Dataset extract:
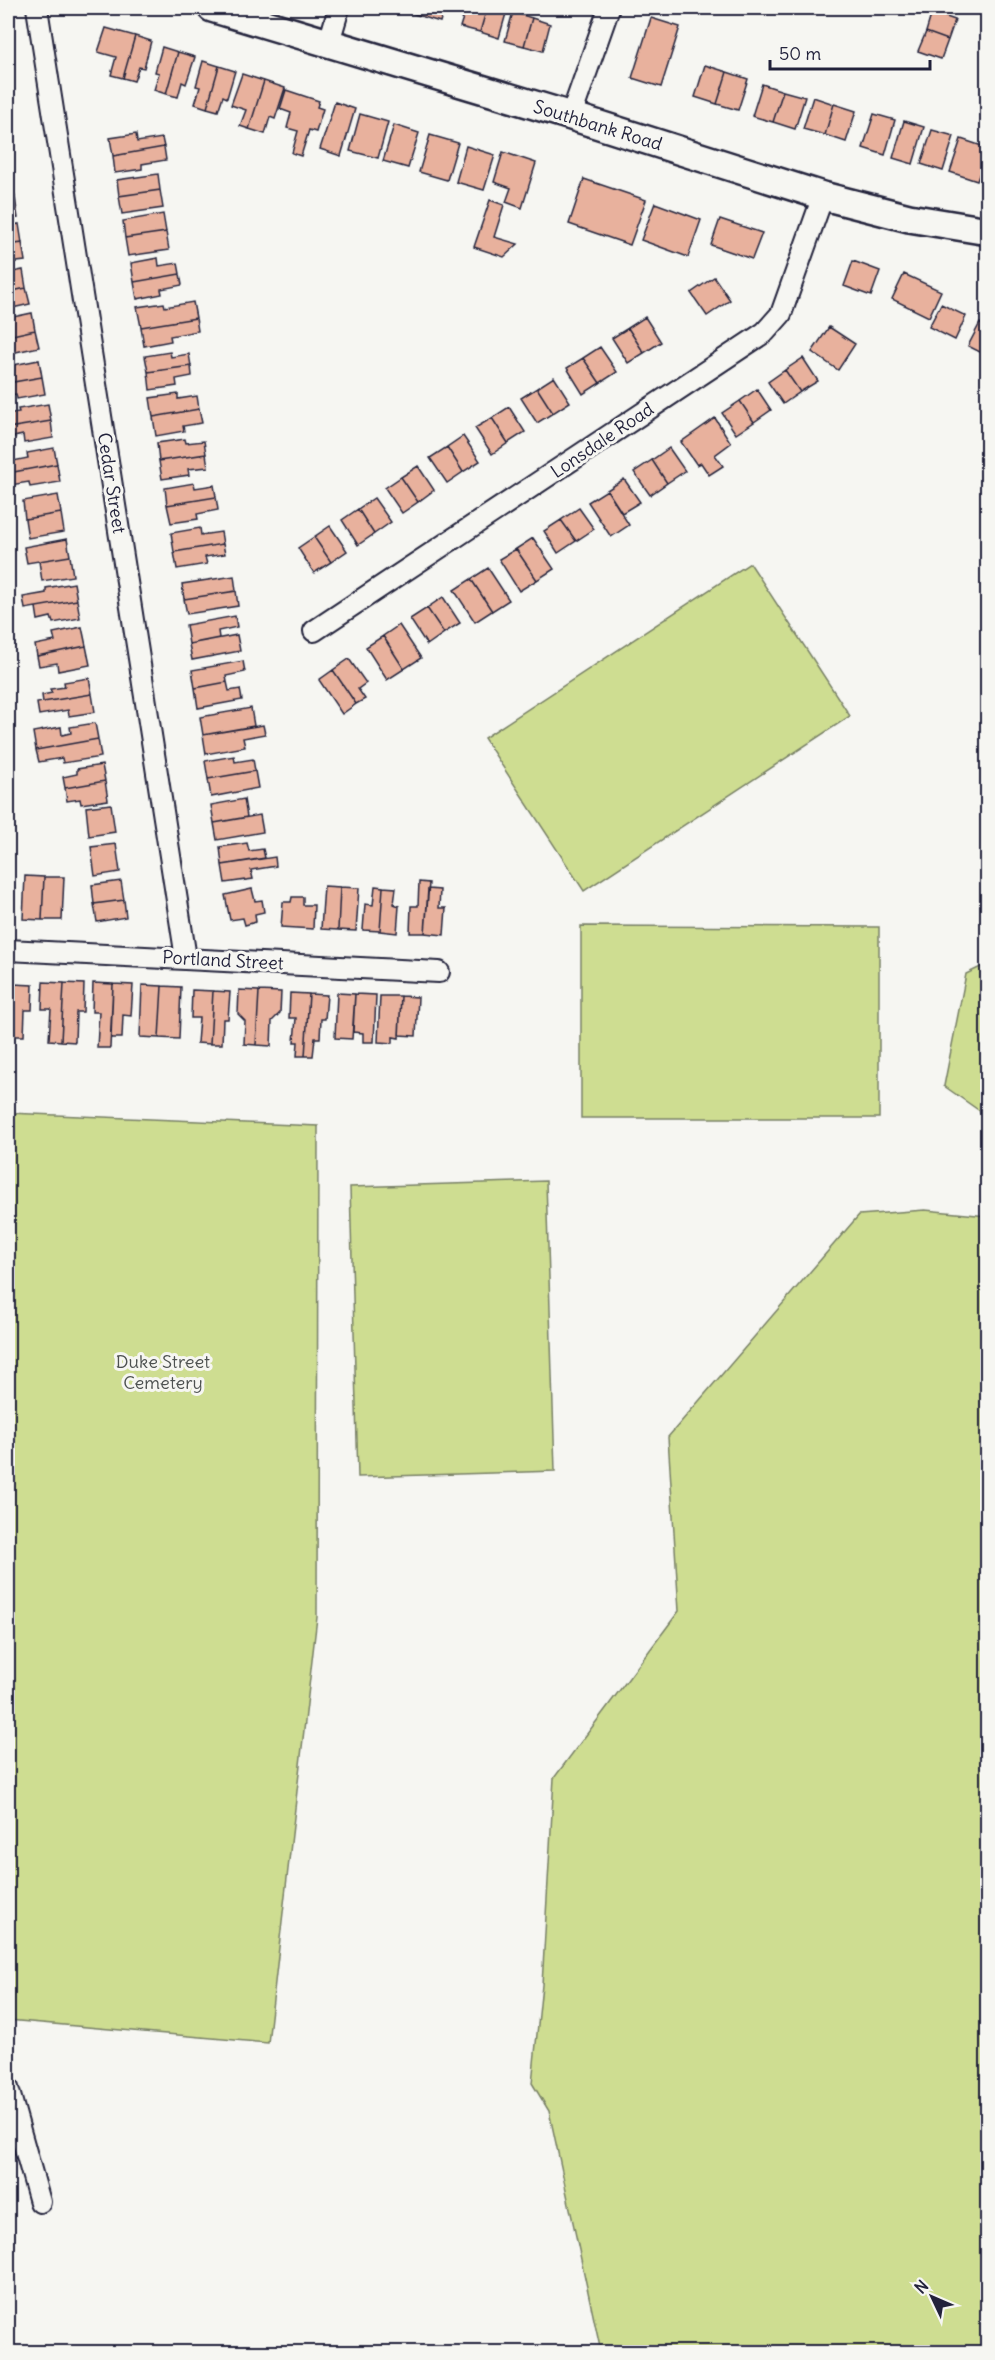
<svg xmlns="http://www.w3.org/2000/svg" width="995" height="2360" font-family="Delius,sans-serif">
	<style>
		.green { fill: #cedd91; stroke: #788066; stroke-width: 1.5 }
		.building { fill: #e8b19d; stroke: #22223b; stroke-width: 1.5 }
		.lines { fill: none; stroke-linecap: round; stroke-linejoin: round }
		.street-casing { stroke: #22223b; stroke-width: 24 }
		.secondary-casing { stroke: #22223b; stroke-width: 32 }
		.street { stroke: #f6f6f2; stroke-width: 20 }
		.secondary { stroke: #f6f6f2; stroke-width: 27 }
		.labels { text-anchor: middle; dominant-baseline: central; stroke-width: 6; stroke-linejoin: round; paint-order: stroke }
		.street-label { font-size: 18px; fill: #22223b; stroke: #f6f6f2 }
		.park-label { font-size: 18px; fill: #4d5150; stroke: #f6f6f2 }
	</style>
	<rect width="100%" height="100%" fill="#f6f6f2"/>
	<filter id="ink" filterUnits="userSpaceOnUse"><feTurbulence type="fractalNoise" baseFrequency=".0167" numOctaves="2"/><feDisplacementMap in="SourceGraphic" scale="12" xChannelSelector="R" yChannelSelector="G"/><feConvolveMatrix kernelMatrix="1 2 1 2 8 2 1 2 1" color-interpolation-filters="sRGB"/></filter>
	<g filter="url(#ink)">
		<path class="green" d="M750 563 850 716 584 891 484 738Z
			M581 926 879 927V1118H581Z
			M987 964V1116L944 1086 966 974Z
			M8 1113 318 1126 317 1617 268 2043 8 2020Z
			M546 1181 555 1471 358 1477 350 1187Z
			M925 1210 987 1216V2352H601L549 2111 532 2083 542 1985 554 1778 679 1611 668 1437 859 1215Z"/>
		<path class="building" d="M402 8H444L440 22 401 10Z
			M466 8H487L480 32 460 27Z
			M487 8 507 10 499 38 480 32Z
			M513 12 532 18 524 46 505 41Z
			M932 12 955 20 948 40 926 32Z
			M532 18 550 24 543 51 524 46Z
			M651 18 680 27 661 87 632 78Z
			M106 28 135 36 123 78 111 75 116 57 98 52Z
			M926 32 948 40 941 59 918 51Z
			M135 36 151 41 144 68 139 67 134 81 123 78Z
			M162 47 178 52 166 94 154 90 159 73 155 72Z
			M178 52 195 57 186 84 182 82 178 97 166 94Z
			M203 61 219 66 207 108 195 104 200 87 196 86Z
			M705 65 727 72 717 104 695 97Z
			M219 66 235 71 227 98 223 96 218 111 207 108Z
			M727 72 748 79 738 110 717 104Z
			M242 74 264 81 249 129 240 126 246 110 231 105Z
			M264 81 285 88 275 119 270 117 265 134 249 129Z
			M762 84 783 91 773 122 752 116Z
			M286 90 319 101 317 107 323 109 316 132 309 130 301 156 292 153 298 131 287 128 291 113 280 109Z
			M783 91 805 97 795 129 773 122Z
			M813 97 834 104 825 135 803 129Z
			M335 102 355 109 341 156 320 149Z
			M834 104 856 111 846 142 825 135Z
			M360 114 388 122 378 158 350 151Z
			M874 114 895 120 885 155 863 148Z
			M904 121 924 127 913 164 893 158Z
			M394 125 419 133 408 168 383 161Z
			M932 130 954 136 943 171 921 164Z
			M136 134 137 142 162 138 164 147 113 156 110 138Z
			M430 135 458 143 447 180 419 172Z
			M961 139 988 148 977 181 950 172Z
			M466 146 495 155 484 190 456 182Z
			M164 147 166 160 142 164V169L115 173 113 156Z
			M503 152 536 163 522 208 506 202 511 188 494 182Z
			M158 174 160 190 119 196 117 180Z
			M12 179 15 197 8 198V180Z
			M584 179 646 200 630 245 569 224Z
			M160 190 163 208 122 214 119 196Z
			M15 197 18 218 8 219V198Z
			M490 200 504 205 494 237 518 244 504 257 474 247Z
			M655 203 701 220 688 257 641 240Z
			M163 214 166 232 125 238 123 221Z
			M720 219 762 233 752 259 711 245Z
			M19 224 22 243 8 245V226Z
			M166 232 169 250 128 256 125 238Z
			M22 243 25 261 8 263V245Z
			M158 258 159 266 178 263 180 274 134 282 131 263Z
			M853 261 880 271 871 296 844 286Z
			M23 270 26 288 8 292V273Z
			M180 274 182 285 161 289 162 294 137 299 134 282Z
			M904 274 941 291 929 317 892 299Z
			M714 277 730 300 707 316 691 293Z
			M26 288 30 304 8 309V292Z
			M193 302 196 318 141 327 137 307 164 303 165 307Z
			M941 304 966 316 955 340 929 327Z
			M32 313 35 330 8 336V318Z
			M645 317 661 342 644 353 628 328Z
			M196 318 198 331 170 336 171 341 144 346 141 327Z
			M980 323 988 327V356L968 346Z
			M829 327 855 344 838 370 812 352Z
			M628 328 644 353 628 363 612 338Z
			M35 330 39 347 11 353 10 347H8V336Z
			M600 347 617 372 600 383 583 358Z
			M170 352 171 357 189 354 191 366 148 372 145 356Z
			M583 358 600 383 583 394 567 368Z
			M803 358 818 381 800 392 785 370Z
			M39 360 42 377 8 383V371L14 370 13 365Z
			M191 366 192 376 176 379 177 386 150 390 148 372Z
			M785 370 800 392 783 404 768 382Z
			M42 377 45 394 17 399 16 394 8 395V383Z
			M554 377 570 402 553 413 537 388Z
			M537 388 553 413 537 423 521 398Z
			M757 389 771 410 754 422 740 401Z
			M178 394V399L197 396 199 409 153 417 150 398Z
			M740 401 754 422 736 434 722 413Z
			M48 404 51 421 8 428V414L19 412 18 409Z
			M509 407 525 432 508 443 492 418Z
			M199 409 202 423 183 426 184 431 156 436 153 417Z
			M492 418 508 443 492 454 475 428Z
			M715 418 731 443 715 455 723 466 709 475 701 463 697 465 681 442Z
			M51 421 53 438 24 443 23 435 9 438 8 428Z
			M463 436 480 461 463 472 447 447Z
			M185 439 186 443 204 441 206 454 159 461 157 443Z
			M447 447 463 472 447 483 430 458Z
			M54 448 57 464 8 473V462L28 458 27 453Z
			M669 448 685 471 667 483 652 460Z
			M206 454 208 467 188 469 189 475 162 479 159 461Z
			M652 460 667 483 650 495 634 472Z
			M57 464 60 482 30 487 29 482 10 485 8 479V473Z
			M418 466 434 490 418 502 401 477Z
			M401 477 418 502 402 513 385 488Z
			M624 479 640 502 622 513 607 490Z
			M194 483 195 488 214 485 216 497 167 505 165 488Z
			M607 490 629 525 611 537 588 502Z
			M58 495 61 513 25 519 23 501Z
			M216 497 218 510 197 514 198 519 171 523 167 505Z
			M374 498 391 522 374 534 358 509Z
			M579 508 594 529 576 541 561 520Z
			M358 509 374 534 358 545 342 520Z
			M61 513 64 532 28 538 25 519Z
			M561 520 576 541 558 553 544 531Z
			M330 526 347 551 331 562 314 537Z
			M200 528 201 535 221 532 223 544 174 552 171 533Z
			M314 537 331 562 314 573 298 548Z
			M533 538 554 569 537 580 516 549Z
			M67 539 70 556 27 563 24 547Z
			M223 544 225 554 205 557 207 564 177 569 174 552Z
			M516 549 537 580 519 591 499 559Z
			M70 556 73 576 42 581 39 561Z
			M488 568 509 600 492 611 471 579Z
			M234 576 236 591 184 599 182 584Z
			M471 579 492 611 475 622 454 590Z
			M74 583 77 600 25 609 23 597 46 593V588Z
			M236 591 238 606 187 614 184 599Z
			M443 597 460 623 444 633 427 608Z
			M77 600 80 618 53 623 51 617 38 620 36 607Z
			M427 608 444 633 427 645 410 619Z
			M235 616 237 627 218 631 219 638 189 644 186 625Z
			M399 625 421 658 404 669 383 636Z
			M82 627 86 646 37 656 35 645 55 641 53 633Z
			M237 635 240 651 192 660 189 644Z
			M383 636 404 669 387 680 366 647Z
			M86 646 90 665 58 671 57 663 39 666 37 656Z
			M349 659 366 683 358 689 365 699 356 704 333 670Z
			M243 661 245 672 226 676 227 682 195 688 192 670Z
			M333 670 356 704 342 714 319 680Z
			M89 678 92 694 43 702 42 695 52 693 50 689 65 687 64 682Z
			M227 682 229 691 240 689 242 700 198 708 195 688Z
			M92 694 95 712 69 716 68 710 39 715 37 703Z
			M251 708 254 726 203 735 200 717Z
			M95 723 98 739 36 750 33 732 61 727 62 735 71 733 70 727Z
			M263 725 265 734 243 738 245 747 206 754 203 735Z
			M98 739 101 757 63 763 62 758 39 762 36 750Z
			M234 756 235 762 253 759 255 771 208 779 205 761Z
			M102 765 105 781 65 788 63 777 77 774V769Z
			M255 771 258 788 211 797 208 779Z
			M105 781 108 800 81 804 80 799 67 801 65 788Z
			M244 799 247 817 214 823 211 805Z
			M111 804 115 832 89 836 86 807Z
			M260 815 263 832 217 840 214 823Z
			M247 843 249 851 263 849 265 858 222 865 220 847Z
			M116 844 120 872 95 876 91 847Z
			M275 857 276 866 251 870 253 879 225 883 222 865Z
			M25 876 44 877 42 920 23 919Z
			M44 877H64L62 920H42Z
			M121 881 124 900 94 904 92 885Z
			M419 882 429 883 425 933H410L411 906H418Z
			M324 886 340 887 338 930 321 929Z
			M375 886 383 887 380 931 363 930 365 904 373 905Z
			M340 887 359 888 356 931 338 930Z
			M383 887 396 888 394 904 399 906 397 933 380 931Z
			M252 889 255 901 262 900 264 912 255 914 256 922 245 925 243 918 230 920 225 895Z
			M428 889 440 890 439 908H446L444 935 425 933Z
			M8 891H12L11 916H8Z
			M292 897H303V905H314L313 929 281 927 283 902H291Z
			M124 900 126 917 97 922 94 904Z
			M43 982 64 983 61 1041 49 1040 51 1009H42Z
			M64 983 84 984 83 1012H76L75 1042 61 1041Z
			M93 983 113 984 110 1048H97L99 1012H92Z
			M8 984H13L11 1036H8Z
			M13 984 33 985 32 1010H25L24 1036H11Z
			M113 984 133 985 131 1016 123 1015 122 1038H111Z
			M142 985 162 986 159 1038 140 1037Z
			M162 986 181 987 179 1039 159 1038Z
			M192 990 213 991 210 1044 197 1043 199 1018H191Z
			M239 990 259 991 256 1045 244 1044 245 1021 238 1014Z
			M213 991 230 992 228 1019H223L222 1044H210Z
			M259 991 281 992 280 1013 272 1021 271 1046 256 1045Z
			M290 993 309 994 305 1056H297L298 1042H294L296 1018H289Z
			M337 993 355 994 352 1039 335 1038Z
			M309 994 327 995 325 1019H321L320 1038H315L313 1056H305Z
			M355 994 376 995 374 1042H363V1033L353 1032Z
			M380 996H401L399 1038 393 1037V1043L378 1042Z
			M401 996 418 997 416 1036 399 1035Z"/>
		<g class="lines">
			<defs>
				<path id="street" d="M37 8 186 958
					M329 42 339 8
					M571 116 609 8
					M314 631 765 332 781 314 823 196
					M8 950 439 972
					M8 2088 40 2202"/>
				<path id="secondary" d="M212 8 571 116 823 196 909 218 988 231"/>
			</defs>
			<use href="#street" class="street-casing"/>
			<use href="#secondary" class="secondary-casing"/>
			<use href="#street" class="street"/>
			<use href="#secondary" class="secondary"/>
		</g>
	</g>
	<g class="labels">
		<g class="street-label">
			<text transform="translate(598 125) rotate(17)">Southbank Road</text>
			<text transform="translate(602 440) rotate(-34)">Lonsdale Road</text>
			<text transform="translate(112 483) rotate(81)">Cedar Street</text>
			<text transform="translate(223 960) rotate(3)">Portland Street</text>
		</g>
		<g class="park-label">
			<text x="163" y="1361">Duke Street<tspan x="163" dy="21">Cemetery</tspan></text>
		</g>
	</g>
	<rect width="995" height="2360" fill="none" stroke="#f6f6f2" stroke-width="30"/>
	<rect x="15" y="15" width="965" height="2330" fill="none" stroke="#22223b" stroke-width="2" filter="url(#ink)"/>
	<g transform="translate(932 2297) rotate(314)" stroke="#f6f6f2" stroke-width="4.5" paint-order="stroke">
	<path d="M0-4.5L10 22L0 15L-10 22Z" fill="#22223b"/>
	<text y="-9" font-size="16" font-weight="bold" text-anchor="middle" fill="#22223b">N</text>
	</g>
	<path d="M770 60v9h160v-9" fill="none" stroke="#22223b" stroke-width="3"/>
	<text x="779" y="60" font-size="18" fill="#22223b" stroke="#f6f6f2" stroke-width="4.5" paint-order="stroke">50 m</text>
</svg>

Your objective:
Your answer should consist of each line of the data above in which the word "lines" occurs.

Task answer:
		.lines { fill: none; stroke-linecap: round; stroke-linejoin: round }
		<g class="lines">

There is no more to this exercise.